Après quelques jours de mutisme total, Didier Reynders est sorti du silence, par la voix de son avocat liégeois, André Renette. Il réfute tout lien avec ses mandats politiques et rejette la qualification pénale de blanchiment portée à son encontre. Sa ligne de défense : il serait un « joueur compulsif ». C’est gros pour un ancien ministre des Finances ! Soit, mais cela n’explique pas l’origine des fonds. Il a donc promis de fournir « toutes les explications utiles quant à la gestion de son patrimoine privé ». Dans le cas d’une suspicion de blanchiment, il y a en effet un renversement de la charge de la preuve. Il appartient à la personne visée de démontrer l’origine légale de l’argent. Outre des achats massifs de tickets, 800.000 euros auraient aussi été déposés en espèces sur ses comptes bancaires sur une période de plus de 15 ans, certains mouvements remontant à 2007. Là, c’est plus du jeu ! Ou une autre forme de jeu…

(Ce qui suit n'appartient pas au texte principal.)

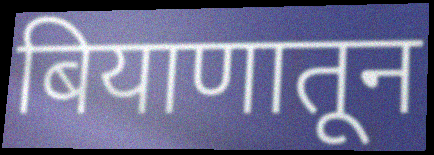
बियाणातूनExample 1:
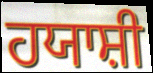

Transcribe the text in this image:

ਹਯਾਸ਼ੀ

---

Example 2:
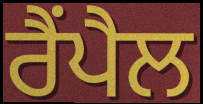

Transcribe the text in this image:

ਰੈਂਪੈਲ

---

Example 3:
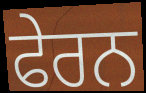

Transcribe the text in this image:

ਫੇਰਨ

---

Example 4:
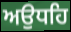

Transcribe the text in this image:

ਅਉਧਹਿ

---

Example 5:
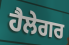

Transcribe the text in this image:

ਹੈਲੇਗਰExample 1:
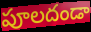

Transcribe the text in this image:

పూలదండా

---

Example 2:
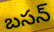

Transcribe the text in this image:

బసన్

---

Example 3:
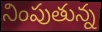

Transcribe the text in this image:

నింపుతున్న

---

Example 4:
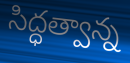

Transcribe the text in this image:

సిద్ధత్వాన్న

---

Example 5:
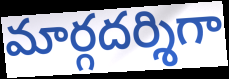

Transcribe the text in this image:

మార్గదర్శిగాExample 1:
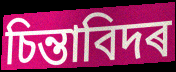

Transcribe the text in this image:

চিন্তাবিদৰ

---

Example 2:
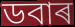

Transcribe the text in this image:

ডবাৰ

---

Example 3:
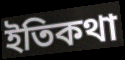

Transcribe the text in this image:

ইতিকথা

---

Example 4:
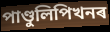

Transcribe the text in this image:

পাণ্ডুলিপিখনৰ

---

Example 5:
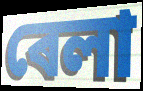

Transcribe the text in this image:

ৰেলাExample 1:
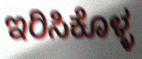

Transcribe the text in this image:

ಇರಿಸಿಕೊಳ್ಳ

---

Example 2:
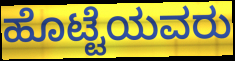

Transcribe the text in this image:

ಹೊಟ್ಟೆಯವರು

Une absence de traçabilité

Au-delà des allégations actuelles portées à l’encontre de Didier Reynders, et qui attendent l’éclairage de la justice, le processus anti-fraude de la Loterie Nationale interroge. De notre enquête, il apparaît que les faiblesses notables de l’opérateur public sont essentiellement liées à l’anonymat des acheteurs de tickets. Tant que le gain n’est pas encaissé, il est impossible d’identifier le détenteur d’un billet. Ce manque de traçabilité jusqu’à l’encaissement permet des pratiques douteuses. Certains libraires, par exemple, signalent les tickets gagnants à des blanchisseurs. Ces derniers rachètent les tickets moyennant une commission (environ 15%), blanchissant ainsi leur argent. Une pratique qui est impossible dans les casinos privés qui imposent une identification obligatoire de tous les joueurs, une analyse de leur profil - sur base d’éléments tels que la profession, un joueur fera l’objet d’une surveillance rapprochée - et une traçabilité des flux financiers.

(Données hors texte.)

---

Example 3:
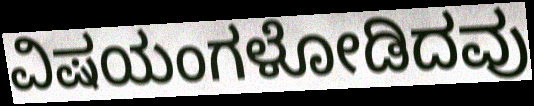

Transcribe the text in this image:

ವಿಷಯಂಗಳೋಡಿದವು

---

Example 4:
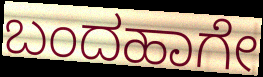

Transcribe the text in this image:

ಬಂದಹಾಗೇ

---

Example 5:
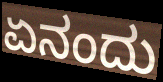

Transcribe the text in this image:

ಏನಂದುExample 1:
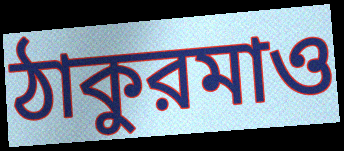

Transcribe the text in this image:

ঠাকুরমাও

Le secteur privé, la cible ?

Il est également surprenant de noter qu’en dix ans, c’est le seul signalement effectué par la Loterie Nationale pour suspicion de blanchiment d’argent. Didier Reynders serait-il le seul « blanchisseur » du pays ? Ou le libéral serait-il dans le collimateur politique ? Ce n’est pas un secret : le MR pointe, depuis des années, l’iniquité flagrante sur le marché des jeux de hasard et critique le traitement préférentiel accordé à la Loterie Nationale, qui n’est pas soumise aux mêmes règles que les opérateurs privés. Le MR remet aussi en question les arguments de « service public » et conteste l’idée qu’il y aurait de « bons jeux de hasard » (ceux de la Loterie Nationale) et de « mauvais jeux » (ceux proposés par le secteur privé) et demande que les mêmes règles soient imposées quel que soit l’opérateur. Denis Ducarme, notamment, a déposé plusieurs propositions de loi en ce sens sous la dernière législature.

Un coup dans l’eau ?

Le timing de ces révélations est donc d’autant plus surprenant que nous sommes en pleines négociations pour la constitution d’un nouveau gouvernement. Et que la défense des opérateurs privés de jeux de hasard est inscrite au programme du MR. Des libéraux qui gardent pour l’instant le silence sur cette affaire mais qui, selon nos sources, sont tombés sur le cul ! 

Pour ceux qui glorifient dans les plus hautes sphères l’opérateur public, soit la Loterie Nationale, il était donc judicieux de tenter de faire tomber un ponte du mouvement réformateur. Mais, Teflon Reynders, comme le surnomment les médias néerlandophones en raison de sa capacité remarquable à résister aux scandales, est toujours passé entre les gouttes. Et puis, l’histoire nous invite à rester prudents. Pour mémo, le Qatargate qui a éclaboussé des ténors du PS est au point mort et déjà presque aux oubliettes. Didier Reynders n’est pas inculpé. Il est actuellement présumé innocent et il y a fort à parier que cette enquête, dont les contours restent nébuleux, comme les ficelles tirées, finira peut-être aussi en eau de boudin.